How to Increase Creativity and Find Your Creative Flow
That moment when you sit down to write your novel and the ideas just keep surfacing one after the other.
That moment when you start painting and before you know it, you’re on your way to your next masterpiece.
Or that lab experiment that you’ve done repeatedly and suddenly you’re struck with a Eureka! moment.
Ladies and gentleman, this is what we call being the state of Flow.
Being in the Flow is essentially the same as what athletes call “being in the zone.” It’s an optimal state of mind where you are at peak performance, you feel your best, and your creativity and problem-solving abilities can be up to four times as powerful. Everything around you seems to disappear. Time flies and the creativity pours in when you’re in the Flow.
With the distraction of cell phones, Facebook and the general noisiness of our everyday lives, finding Flow is becoming less attainable and less frequent.
However, being in this state of Flow is a big deal. How can you consistently create and achieve your goals if you are always distracted—either by external factors or internal anxieties and conflicts? All these things take away from your ability to concentrate, to move into your creative flow.
Steven Kotler and Jamie Wheal are the co-founders of the Flow Research Collective, an organization that is bringing together some of the world’s top scientists, athletes, and artists to map and share the principles and practices of peak performance. You can learn more about FGP’s work in this short video.
In the duo’s recently published book Stealing Fire, Kotler and Wheal discuss how “regularly changing the channel of consciousness can help us heal trauma and relieve anxiety, boost creativity and complex problem solving, and profoundly deepen empathy and connection.”
You can learn how to increase creativity and start getting into your creative Flow with these tips from the Flow Research Collective team:
1.) Get clear on what environment is best for you
Everyone has his or her own instincts and behaviors, or “trigger activities”, that lead to creative flow, so what works for your best friend won’t necessarily work for you. It’s important to be aware of and understand what environments stimulate your flow, what tendencies you have that bring out your most creative state. Once you figure that out, try engaging in those trigger activities more often. On the flip side, there are things you do that are counterproductive to achieving flow—so work on cutting out those types of behaviors.
2.) Learn a new skill
When you’re concentrating and opening your mind to something new, the path to achieving a state of flow is half as difficult. Because you are focusing on the present moment, you let go of nagging or critical thoughts—you have never done this before so you cannot compare your abilities to how you used to perform.

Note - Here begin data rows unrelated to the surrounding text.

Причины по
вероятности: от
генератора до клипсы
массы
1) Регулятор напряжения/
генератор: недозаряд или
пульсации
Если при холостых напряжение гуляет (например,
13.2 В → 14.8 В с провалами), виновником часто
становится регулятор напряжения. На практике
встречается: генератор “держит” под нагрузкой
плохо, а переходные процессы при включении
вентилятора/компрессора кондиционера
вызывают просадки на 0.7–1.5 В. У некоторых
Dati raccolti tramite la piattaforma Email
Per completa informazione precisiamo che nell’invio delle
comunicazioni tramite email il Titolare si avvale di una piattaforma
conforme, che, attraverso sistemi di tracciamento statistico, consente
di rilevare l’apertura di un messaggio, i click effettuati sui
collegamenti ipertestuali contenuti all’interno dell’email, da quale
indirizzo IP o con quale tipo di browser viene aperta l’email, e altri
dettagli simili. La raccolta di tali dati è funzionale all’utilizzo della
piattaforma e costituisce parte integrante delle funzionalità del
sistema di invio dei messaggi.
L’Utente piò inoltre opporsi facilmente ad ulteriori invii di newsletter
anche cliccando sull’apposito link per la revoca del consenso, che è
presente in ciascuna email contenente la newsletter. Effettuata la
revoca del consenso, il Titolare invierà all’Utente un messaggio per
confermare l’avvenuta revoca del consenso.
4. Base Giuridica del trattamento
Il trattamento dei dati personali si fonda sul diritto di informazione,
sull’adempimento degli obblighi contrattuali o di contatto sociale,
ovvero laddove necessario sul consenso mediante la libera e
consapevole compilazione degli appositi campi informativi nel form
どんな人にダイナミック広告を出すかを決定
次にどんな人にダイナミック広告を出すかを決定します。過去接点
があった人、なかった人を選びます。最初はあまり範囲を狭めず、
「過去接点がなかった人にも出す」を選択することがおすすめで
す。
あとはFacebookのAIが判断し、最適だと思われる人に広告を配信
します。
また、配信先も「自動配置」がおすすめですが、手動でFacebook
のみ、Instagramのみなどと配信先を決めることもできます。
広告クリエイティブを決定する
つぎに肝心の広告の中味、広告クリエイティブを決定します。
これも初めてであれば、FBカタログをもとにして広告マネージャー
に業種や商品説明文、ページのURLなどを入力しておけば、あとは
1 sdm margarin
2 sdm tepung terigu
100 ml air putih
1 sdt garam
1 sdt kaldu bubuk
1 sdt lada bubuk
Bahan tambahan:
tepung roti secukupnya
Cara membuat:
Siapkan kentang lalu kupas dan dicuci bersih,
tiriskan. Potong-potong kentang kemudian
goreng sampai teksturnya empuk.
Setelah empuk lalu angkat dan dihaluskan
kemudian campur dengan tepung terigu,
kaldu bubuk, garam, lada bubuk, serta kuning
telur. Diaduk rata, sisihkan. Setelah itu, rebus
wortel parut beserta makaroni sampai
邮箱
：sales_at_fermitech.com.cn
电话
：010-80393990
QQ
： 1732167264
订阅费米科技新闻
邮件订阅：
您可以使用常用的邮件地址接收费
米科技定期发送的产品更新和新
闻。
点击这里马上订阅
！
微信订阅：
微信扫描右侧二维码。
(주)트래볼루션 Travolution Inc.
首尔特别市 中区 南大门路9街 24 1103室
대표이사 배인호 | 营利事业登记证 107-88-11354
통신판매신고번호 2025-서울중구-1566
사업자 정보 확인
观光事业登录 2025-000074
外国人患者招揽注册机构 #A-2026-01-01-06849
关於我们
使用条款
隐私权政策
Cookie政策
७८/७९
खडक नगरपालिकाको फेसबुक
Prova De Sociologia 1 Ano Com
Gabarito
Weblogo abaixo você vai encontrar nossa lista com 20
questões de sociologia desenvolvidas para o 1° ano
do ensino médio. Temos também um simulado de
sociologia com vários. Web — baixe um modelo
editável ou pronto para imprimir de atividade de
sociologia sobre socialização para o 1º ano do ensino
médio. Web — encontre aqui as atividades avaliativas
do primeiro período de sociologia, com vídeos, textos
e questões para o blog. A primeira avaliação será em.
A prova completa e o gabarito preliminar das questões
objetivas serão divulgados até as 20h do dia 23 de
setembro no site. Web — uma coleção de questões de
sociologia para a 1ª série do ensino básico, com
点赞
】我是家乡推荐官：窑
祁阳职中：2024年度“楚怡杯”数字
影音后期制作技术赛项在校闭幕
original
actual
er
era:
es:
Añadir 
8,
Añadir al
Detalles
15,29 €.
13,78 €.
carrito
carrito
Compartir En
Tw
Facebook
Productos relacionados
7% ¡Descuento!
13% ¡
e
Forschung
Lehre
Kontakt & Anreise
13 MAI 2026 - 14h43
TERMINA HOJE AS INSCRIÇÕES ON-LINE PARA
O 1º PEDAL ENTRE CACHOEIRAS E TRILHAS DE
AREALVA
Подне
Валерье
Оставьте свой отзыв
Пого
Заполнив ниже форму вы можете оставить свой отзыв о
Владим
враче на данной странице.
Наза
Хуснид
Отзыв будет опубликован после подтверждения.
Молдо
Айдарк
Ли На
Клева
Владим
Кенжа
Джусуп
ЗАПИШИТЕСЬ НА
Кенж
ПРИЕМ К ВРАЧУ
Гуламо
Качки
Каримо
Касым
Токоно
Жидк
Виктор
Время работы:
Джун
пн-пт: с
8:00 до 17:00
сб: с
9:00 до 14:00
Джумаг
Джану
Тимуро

3.) Get lost in space and time
Flow Research Collective has coined the term STER for the four primary subjective experiences during the state of flow: Selflessness, Timelessness, Effortlessness, Richness. Kotler points out in an interview that your sense of self vanishes when you realize your inner critic is no longer pestering you or holding you back. During the state of Flow, time means only “right now” because focusing on the past or present is useless to your body while you are trying to achieve something beyond your comfort zone, while you are taking a risk that your body and mind want to survive. There is also a feeling of ease, of effortless perfection, like you are simply channeling ideas from a different dimension. And lasly, there is a richness of information that you are able to absorb quickly, more points of data that you can usually absorb when you are not in Flow. It’s kind of like one of those slow-motion scenes from the recent Sherlock Holmes films: Holmes predicts how the fight will end by observing clues and patterns around him.
4.) Pay attention to the present moment
You’ve heard it many times but it’s easier said than done—be here now, live in the moment, etc etc. But the FGP team uses years of research and proven exercises from Navy SEALs and athletic trainers to teach students to move away from the past and the future and instead concentrate on what they call the Deep Now. How deep you can get into the present moment is up to the amount of training you put into it, and this will determine how strong and consistent your state of flow becomes. As Kotler once wrote, “Anything that trains up attention, amplifies creativity. Almost any mindfulness practice will work.”
5.) Watch a skateboarding video on full volume (seriously)
To experience the adrenaline rush and dopamine hit that you get when you are in the Flow, try taking a risk with your creative work. Do something you’ve always dreamed of doing but never dared to take that step yet. Create that rich environment that supports your entry into the Flow. One of the exercises in the FGP training program involves downing two shots of espresso and two shots of vodka—and then watching a surfing and skateboarding video with a dubstep soundtrack on full volume. Why such a combination of elements? It’s a way to imitate and trigger the state of Flow.